◆ **Instructions for the task**
The data below holds the lines to copy: everything from the line containing "line: (17, 68) -> (52, 178), moved" to the line containing "part: (124, 341) -> (133, 315), moved", both ends included, set down exactly.
** Opening Provided data block **
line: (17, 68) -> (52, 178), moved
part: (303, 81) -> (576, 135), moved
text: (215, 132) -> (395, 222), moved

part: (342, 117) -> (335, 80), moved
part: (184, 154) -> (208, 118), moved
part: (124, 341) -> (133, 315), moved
** Closing Provided data block **
** Opening Provided data block **
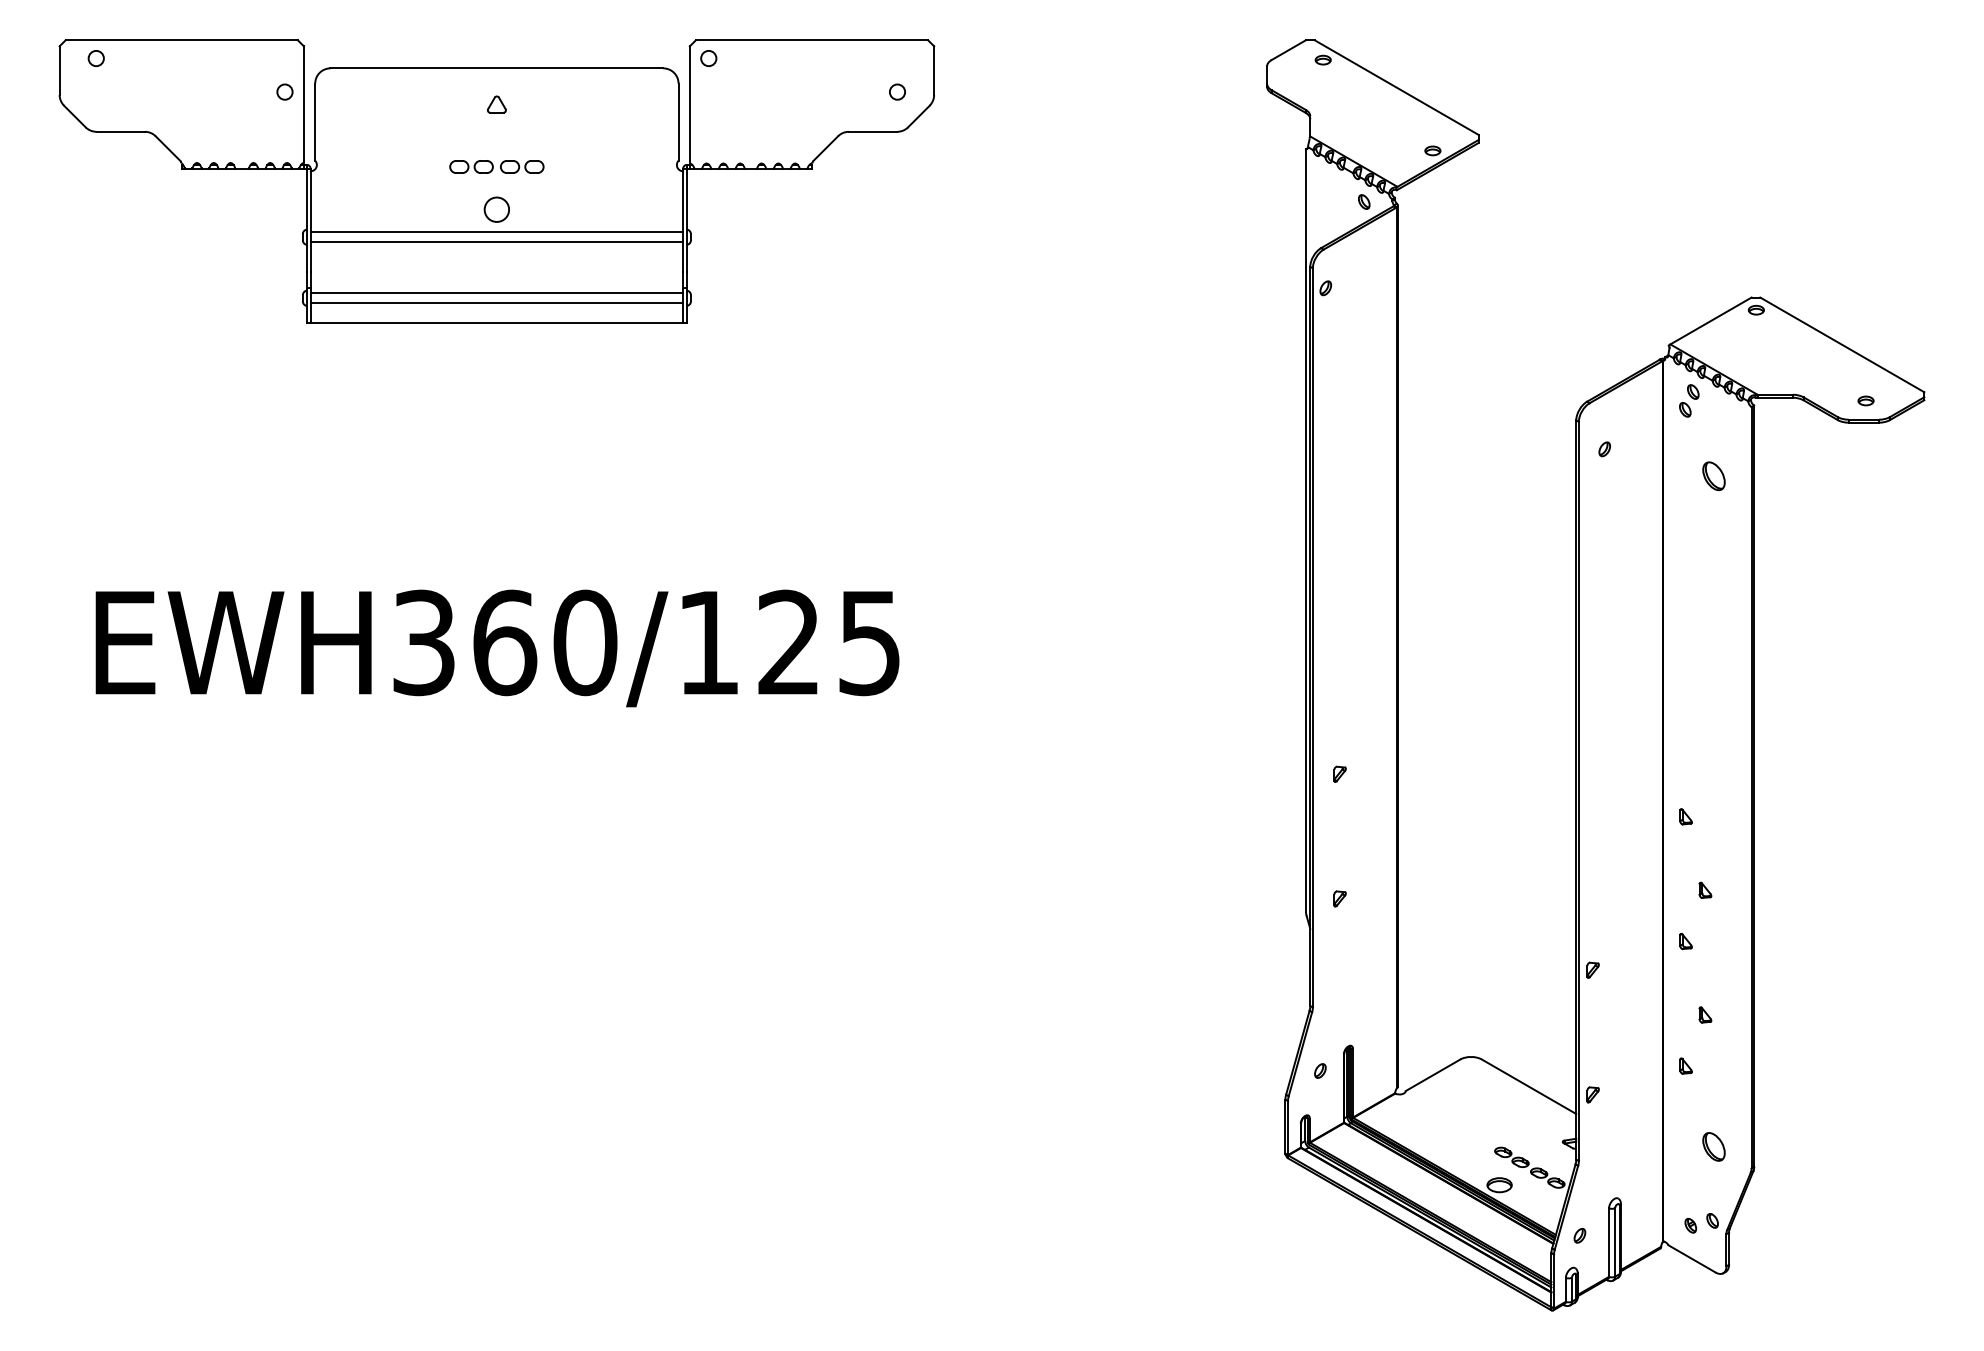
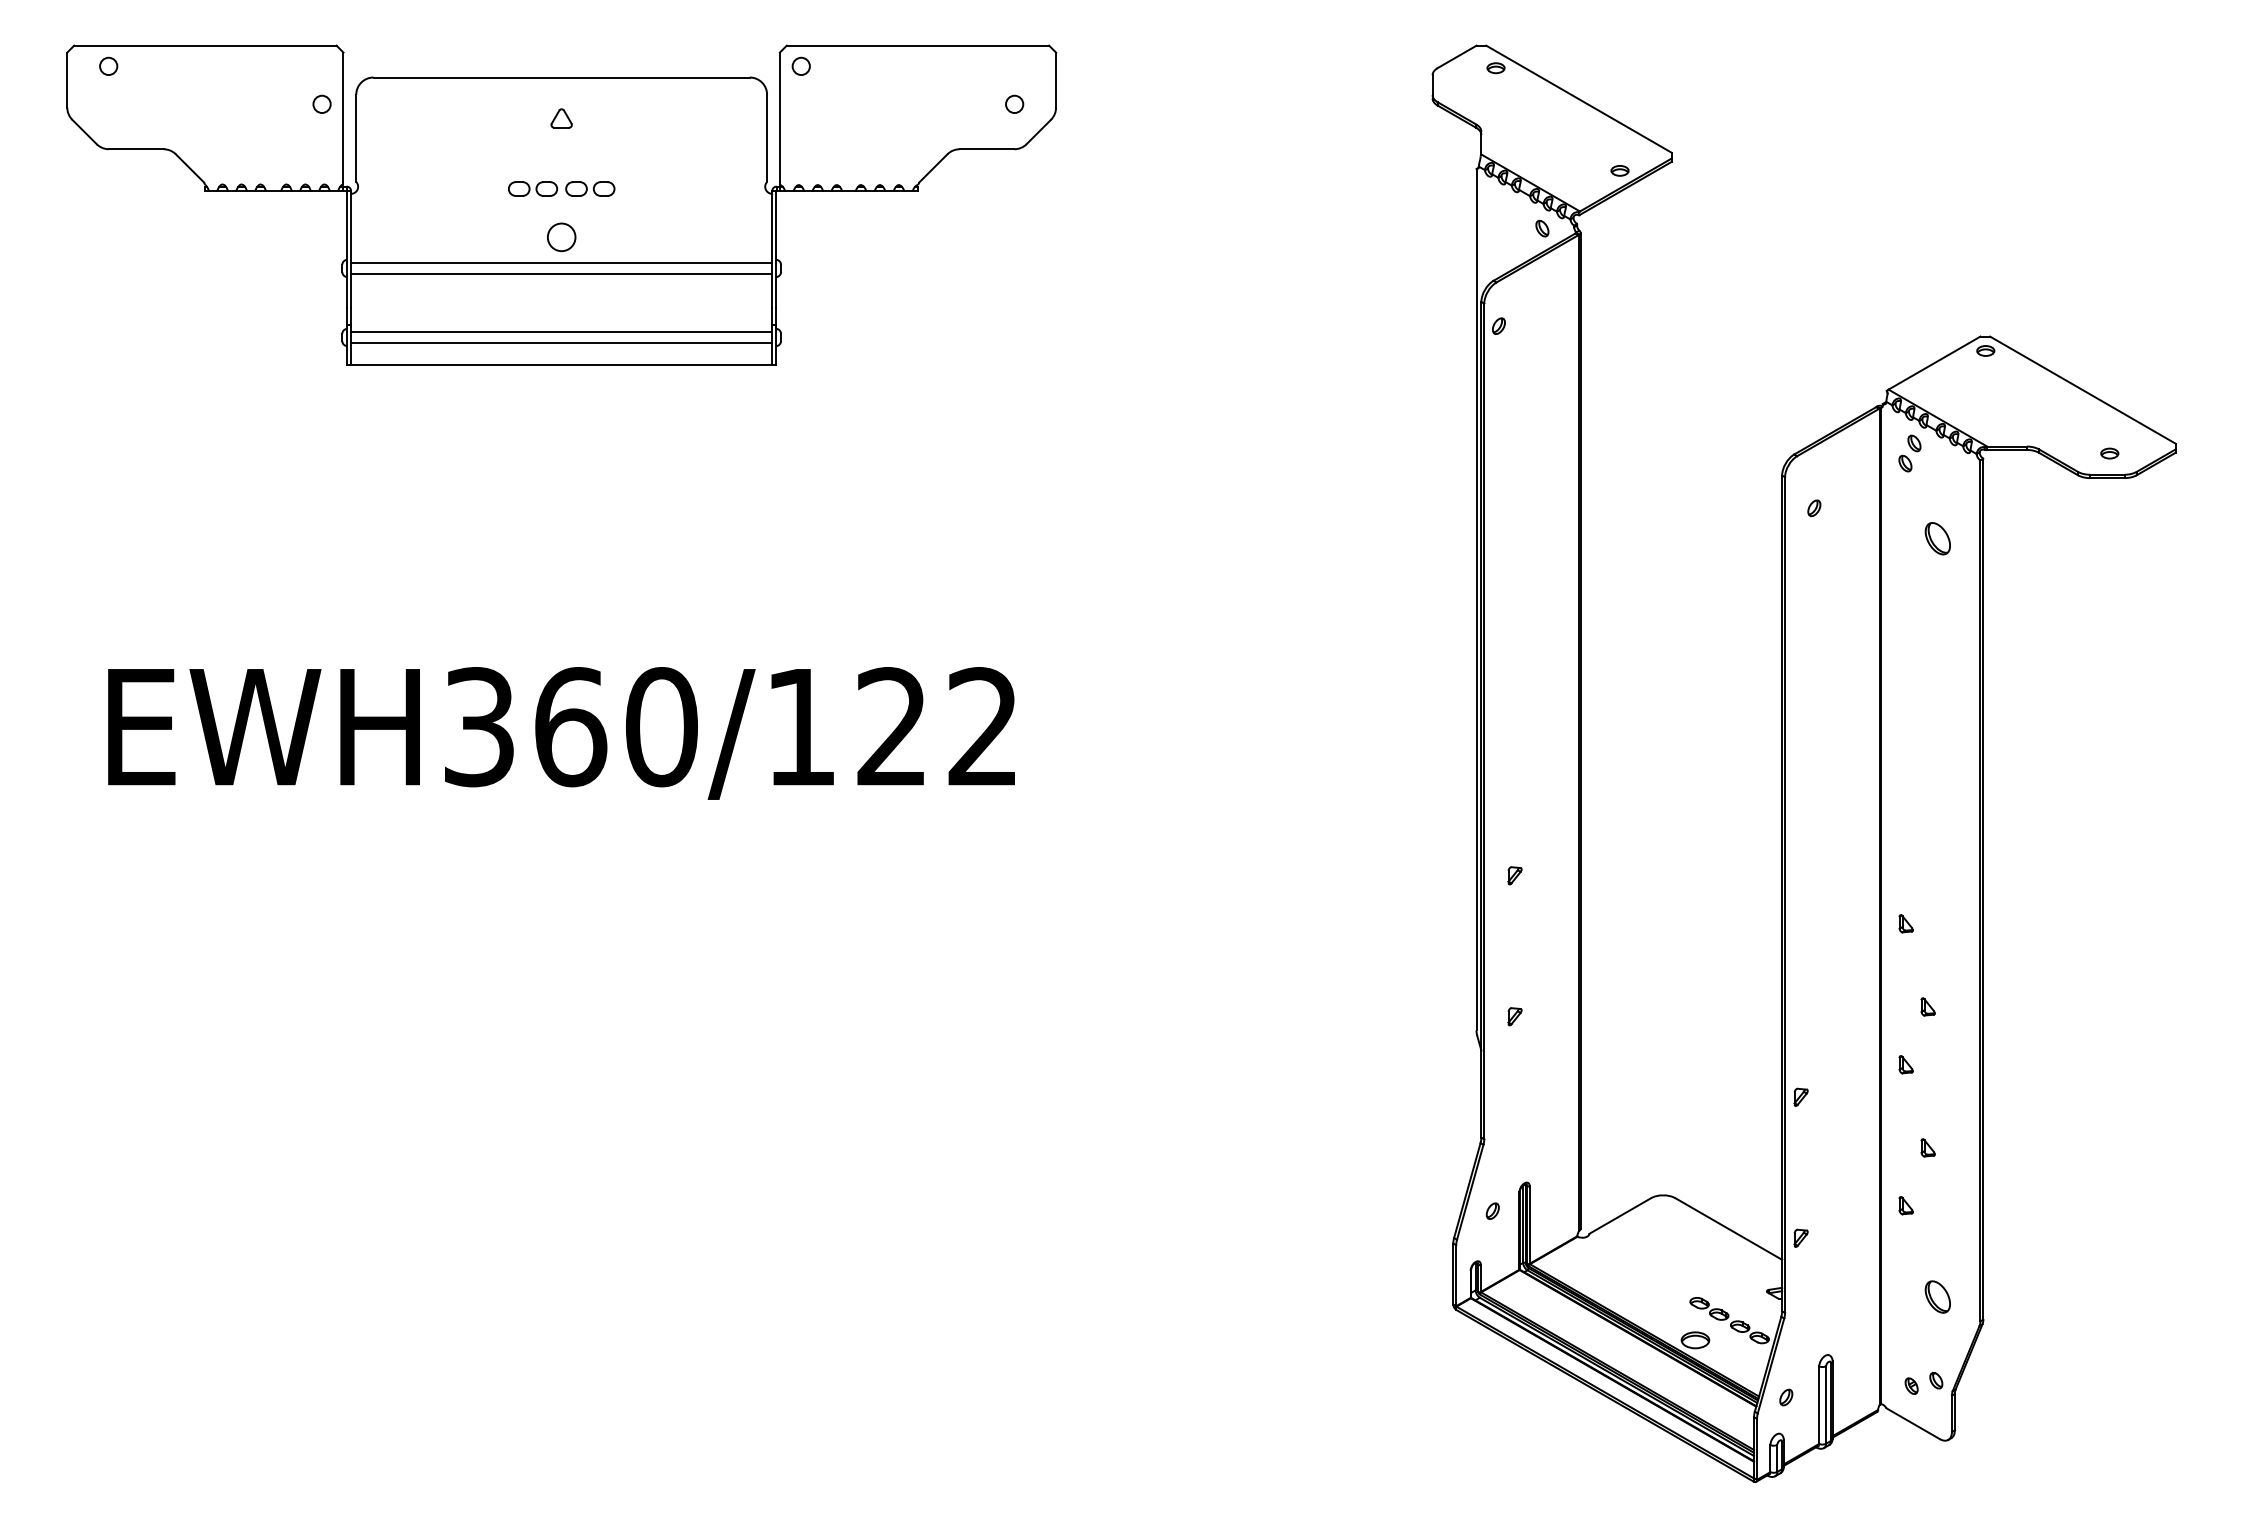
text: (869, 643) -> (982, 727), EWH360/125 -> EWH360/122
** Closing Provided data block **
◆ **Task result**
line: (17, 68) -> (52, 178), moved
part: (303, 81) -> (576, 135), moved
text: (215, 132) -> (395, 222), moved

part: (342, 117) -> (335, 80), moved
part: (184, 154) -> (208, 118), moved
part: (124, 341) -> (133, 315), moved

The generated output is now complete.